"These groups know what the outside world thinks of them and that some of it is considered abuse, but they consider it Biblical," said Joyce. "They consider it Biblical. But they think this is going against my world and my church, so they put with things."
Fletcher is now a 36-year-old mother and lives in Hawaii, but she is in therapy reserved for soldiers of war because of the ritualized trauma.
"My father found a great position," she said. "Most people bend over. I would lie on the bed on my stomach and he would put my face in the pillow so no one would hear me scream. Our hands were underneath our stomach."
Years later, when her father became pastor, he brought the rod and pillow in to demonstrate it to his parishioners.ABC's "20/20" called her father for comment last year, but he refused.

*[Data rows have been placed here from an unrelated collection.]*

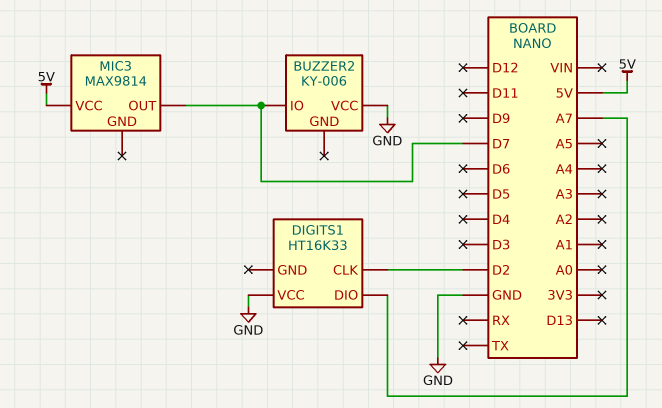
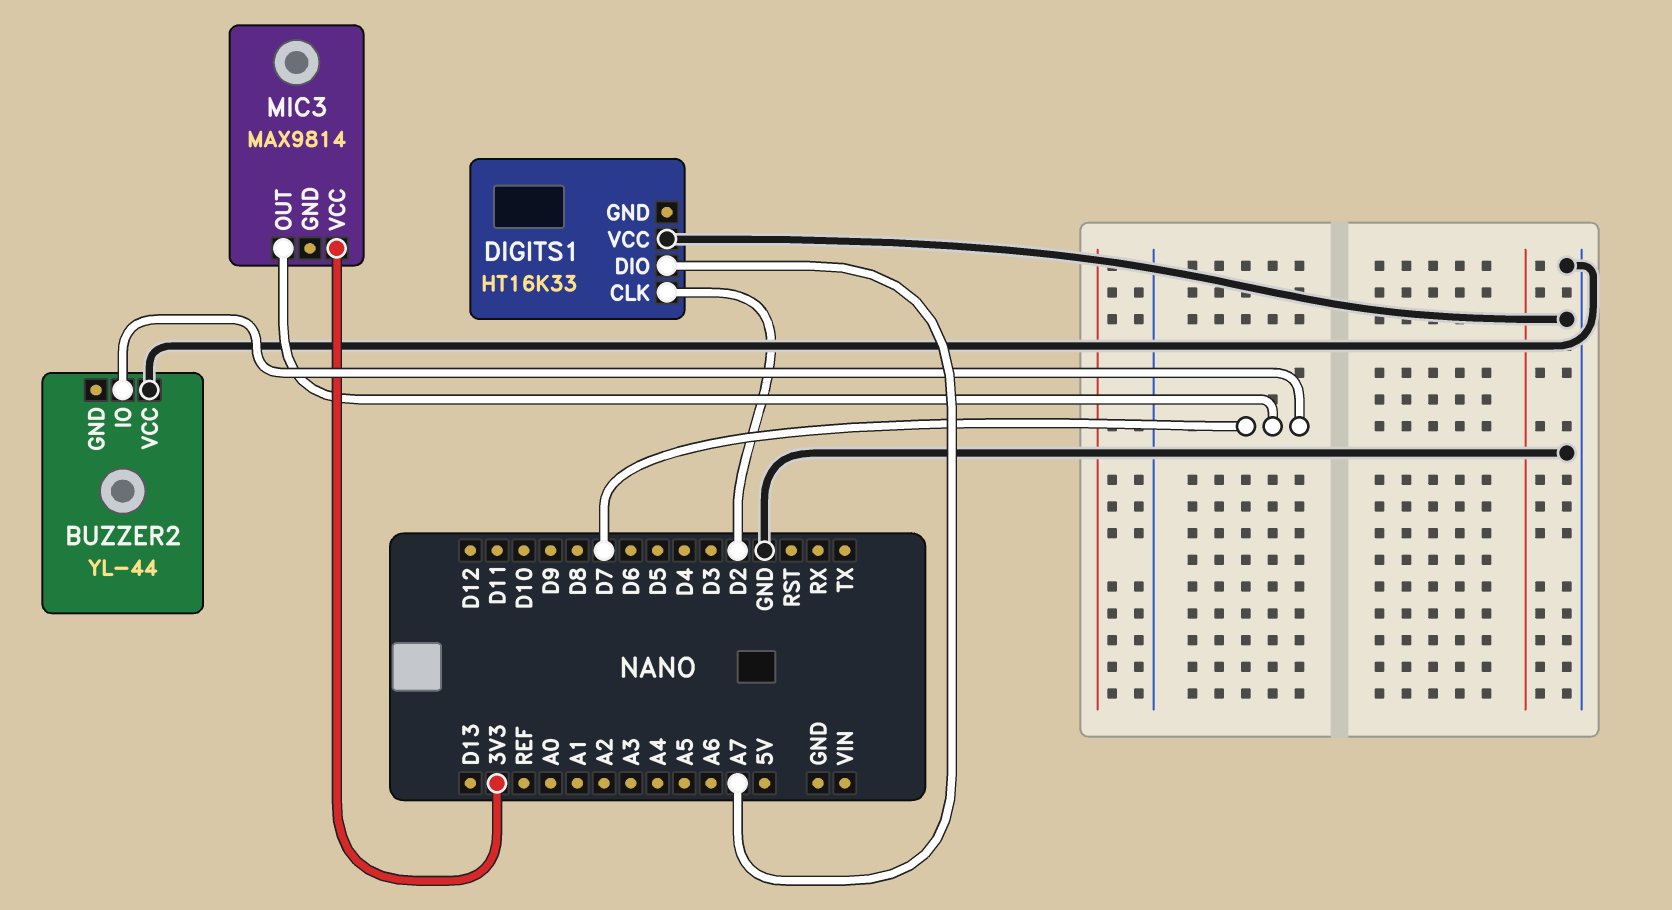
BUZZER2: KY-006 -> YL-44
MIC3 pin VCC: 5V -> 3V3

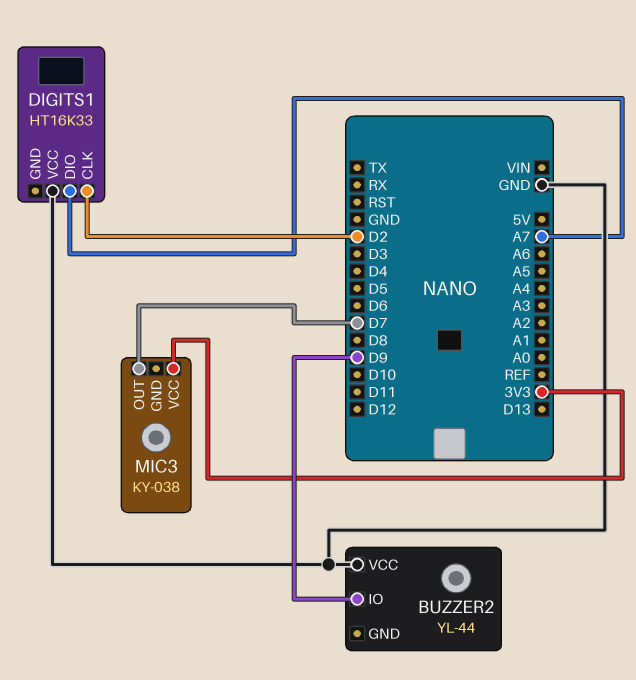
BUZZER2 pin IO: D7 -> D9
MIC3: MAX9814 -> KY-038

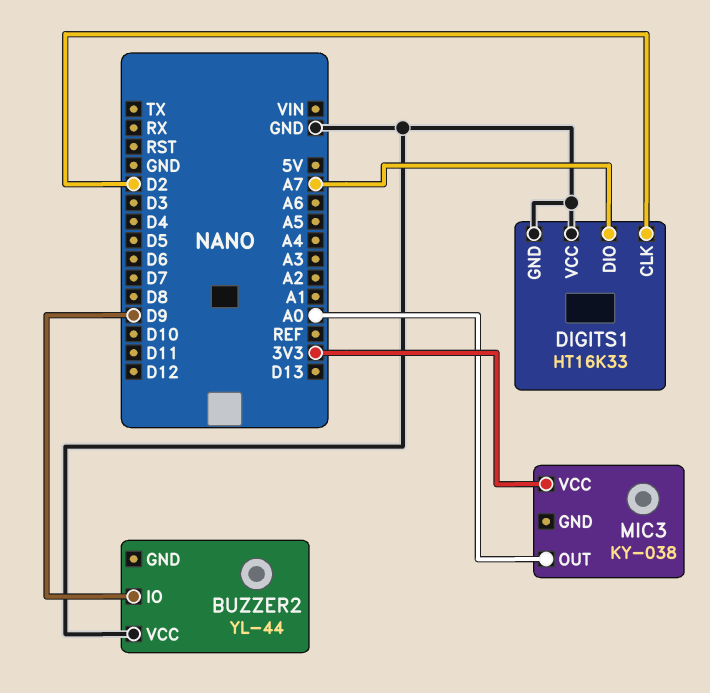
DIGITS1 pin GND: none -> GND
MIC3 pin OUT: D7 -> A0

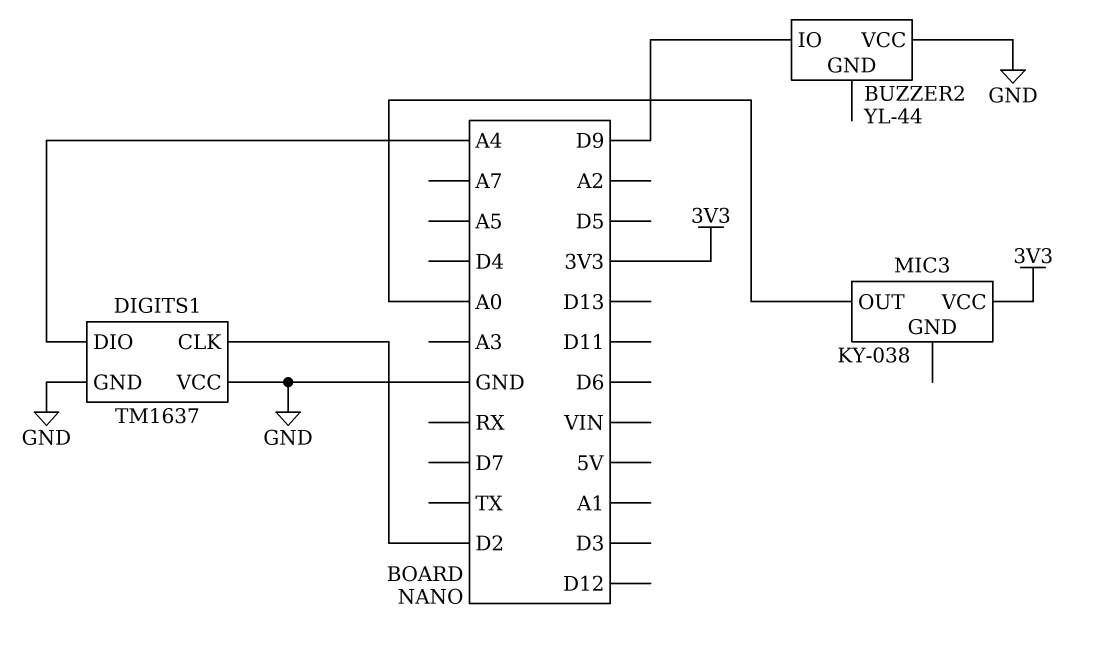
DIGITS1: HT16K33 -> TM1637
DIGITS1 pin DIO: A7 -> A4

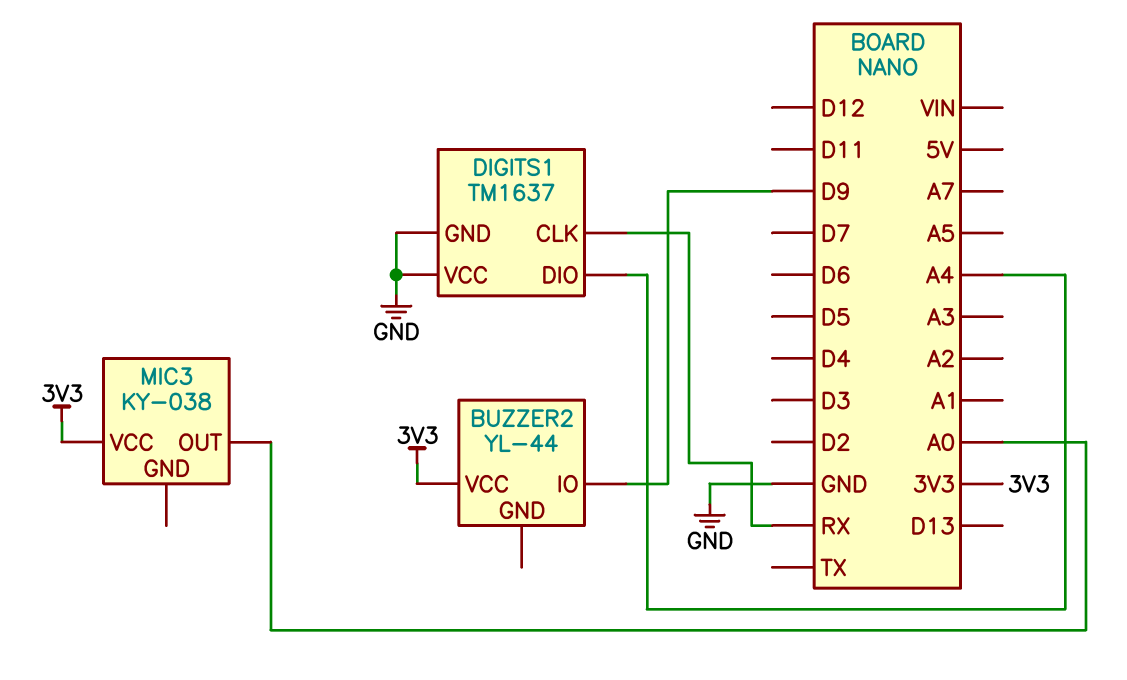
BUZZER2 pin VCC: GND -> 3V3
DIGITS1 pin CLK: D2 -> RX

Fletcher's sister, Jocelyn Zichterman, was also abused. They two became activists, and their group,Freedom From Abuse, reaches out to other "survivors" who were indoctrinated into the faith and now want out.
One survivor, Tina Anderson, made headlines when she was raped and impregnated by fellow parishioner at Trinity Baptist Church in Concord, N.H., in 1997 when she was only 14.
Anderson was forced to confess to her pregnancy congregation and was then sent to live with another IFB family in Colorado where she was homeschooled, kept from other teens and eventually put her daughter for adoption.
Anderson's rapist, Ernest Willis, 51, was convicted earlier this year and is now in prison.
Fletcher said they she can never forget the Christian beatings. At its worse when she was 12, she was "swatted" for not properly vacuuming the "fuzzies" underneath the bedroom night stand. Her father chased her around a locked room with a belt, grabbing her hair and beating her endlessly.
"That night I remember looking at my bottom and not seeing any skin color or flesh at all," said Fletcher.
Sometimes the welts would break open and bleed, but her parents never took her to the doctor.
For years, Fletcher thought her upbringing was "normal," but after getting her first job in a hospital emergency room, she realized it was child abuse.
"We had always been told to forgive and forget and it was a real awakening," said Fletcher.